To solve the mysterious meaning of her dreams and silence them once and for all, Gwen, Ernesto and Finney venture to Alpine Lake Youth Camp under the guise of applying to be camp counselors, only to be snowed in at the camp by a freak blizzard, and forced to stay under the watchful eyes of the camp’s caretaker Armando (Demian Bichir), his niece Mustang (Arianna Rivas), and the devout Christian couple Kenneth and Barbara (Graham Abbey and Maev Beaty, respectively), all of whom try to help the teenage trio understand what Gwen’s dreams are trying to say about the camp and the looming threat The Grabber now plays from beyond the grave.
A lot of the elements that made The Black Phone a solid horror film in 2021 are thankfully present here, most notably the well-written dynamic between the Shaw siblings, but with an added freshness thanks to the narrative’s main focus on Gwen this time around. She and Finney call each other juvenile and vulgar names when they’re bantering back and forth, but when the chips are down and Gwen is sleepwalking in one of her many nightmares, Finney drops everything to bring her back to reality and inside from the cold.
What also helps in this are the strong performances from both lead actors. Thames conveys just the right amount of feigned toughness to show Finney’s foolishness in an instance where Gwen and Ernesto converse, but his vulnerability feels real when The Grabber torments his mind. McGraw matches him through a performance that lays out Gwen’s distress for all the characters and even audiences to see via powerful, honest emotions that conjure immediate sympathy.
But what makes Black Phone 2 live up to the original film is Scott Derrickson’s direction. Long, slow takes on wide shots and a suffocatingly cold tone combine with moody shadows and an incessant snowstorm in the winter setting to maximize the isolation felt by the small ensemble, as they’re confined in the youth camp, and in Finney and Gwen’s cases, with their inner thoughts. Derrickson even implements Gwen’s nightmares with an aged filmic look reminiscent of the haunted home movies from Sinister, and nails the ominous nature of dreams with no audible dialogue as a character tries speaking and incendiary cuts from one setup to the next even though Gwen hasn’t left her initial location.
Derrickson also ramps up the scares for this sequel with gnarly gore effects that contribute to kills more disturbing here than in the previous Black Phone film. If viewers didn’t find the original movie’s violence harrowing four years ago, they will once Gwen sees a spectre’s head sliced in half by a window in an early apparition, and when The Grabber makes his physical presence in this narrative wearing his punishments in the afterlife behind his now iconic devil mask.

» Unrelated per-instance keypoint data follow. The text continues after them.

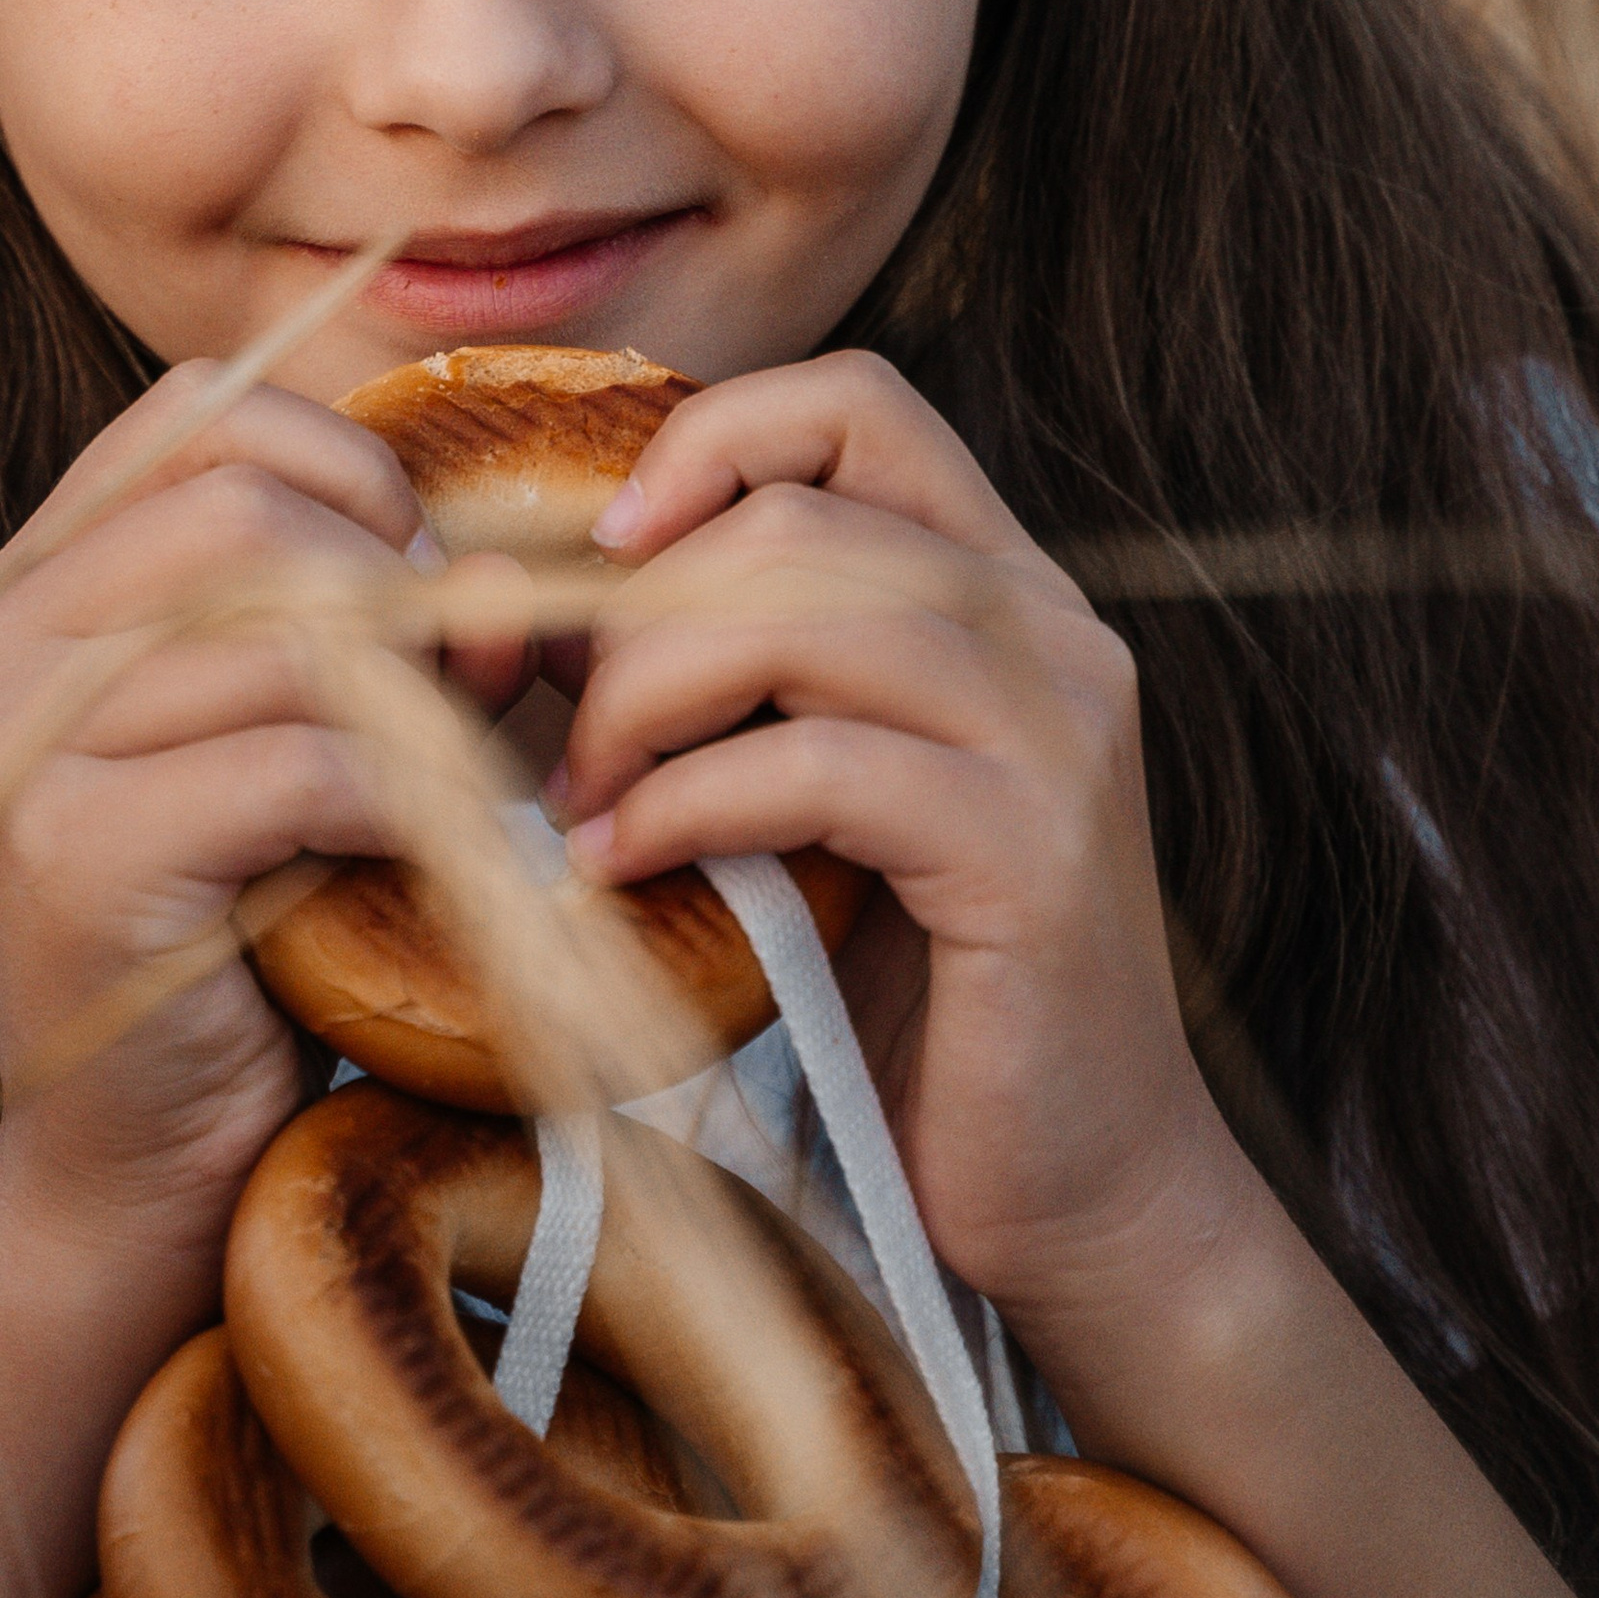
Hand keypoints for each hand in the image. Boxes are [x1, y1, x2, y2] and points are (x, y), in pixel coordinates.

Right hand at [0, 370, 428, 1292]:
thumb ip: (355, 622)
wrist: (141, 1180)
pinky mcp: (72, 859)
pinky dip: (401, 804)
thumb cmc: (239, 944)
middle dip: (398, 585)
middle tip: (472, 697)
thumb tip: (497, 567)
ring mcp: (15, 756)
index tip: (421, 578)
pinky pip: (299, 762)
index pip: (194, 412)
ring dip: (419, 705)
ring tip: (463, 788)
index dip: (344, 464)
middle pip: (246, 506)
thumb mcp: (284, 737)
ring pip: (285, 629)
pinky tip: (423, 863)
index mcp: (23, 596)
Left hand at [554, 351, 1237, 1333]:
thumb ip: (723, 684)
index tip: (604, 555)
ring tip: (585, 799)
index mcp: (1004, 591)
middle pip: (793, 516)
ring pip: (801, 610)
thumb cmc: (912, 995)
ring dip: (642, 699)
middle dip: (631, 617)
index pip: (853, 405)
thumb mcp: (807, 799)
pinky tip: (624, 864)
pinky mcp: (1033, 854)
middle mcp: (1052, 633)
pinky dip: (685, 803)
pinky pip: (818, 764)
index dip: (706, 444)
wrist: (1081, 1192)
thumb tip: (518, 611)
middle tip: (560, 734)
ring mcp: (1057, 737)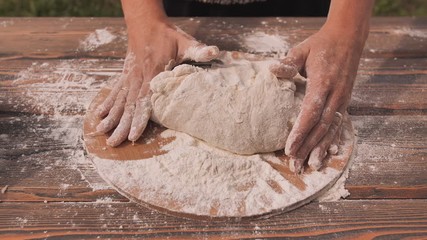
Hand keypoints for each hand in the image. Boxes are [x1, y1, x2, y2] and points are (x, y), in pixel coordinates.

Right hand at [95, 19, 218, 146]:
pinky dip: (107, 103)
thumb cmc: (167, 35)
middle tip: (112, 143)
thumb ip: (198, 50)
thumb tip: (214, 52)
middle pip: (128, 106)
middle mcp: (137, 78)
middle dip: (120, 126)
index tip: (133, 136)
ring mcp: (129, 76)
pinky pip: (115, 91)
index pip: (144, 101)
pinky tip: (99, 114)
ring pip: (119, 100)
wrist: (146, 22)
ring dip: (111, 117)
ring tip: (100, 132)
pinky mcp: (125, 74)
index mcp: (151, 74)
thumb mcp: (185, 41)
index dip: (139, 119)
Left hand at [271, 25, 365, 172]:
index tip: (289, 149)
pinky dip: (332, 141)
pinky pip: (338, 125)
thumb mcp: (302, 49)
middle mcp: (335, 95)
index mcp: (322, 83)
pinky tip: (327, 154)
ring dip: (320, 149)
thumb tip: (272, 70)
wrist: (348, 39)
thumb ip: (289, 62)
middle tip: (296, 165)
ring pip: (331, 129)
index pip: (310, 113)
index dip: (300, 133)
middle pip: (320, 127)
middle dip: (307, 147)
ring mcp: (342, 100)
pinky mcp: (345, 102)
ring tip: (311, 165)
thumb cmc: (321, 45)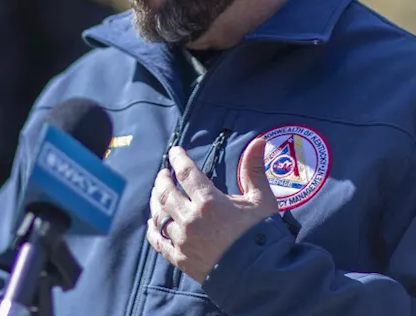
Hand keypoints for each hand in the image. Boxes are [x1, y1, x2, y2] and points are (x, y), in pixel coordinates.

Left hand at [146, 137, 279, 282]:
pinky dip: (153, 229)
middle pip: (166, 192)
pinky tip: (152, 222)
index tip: (174, 151)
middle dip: (162, 179)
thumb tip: (260, 141)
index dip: (178, 159)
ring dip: (156, 200)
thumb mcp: (261, 199)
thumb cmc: (262, 235)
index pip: (186, 173)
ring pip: (159, 214)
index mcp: (209, 202)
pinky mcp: (180, 259)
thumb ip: (254, 169)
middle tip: (164, 173)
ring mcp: (183, 240)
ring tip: (157, 192)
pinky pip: (158, 241)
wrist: (260, 275)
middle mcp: (190, 219)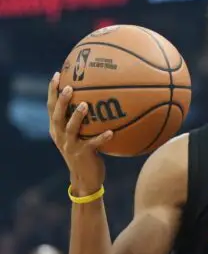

Scott’s son Atticus even contributed a musical score to Black Phone 2 that unifies all of the filmmaking elements into a terrifying and emotionally resonant 80s throwback.
Black Phone 2 is a well-realized sequel, but it’s not without hindrances; one of those being a pivotal scene at the halfway point that bogs down the movie in more exposition than what’s needed, considering the images that come with a particular revelation are enough to get the drama across. It also can be argued that Finney’s angst and violent urges could have been explored in a way that teases a lack of control within the young man, rather than the all-too tired thematic arc of his learning to cope with trauma.
That familiarity is countered with Gwen’s emotional quest, however, and moviegoers will yearn for her, Finney and their new friends to solve the mystery behind their winter youth camp, and be equal parts compelled by the clairvoyant’s journey and haunted by her visions as well as the frightening work Ethan Hawke does with his voice as The Grabber for the film’s whole runtime. It’s not that often when a sequel surpasses the film it’s following, especially in horror, but Scott Derrickson and his co-writer C. Robert Cargill have done just that with Black Phone 2.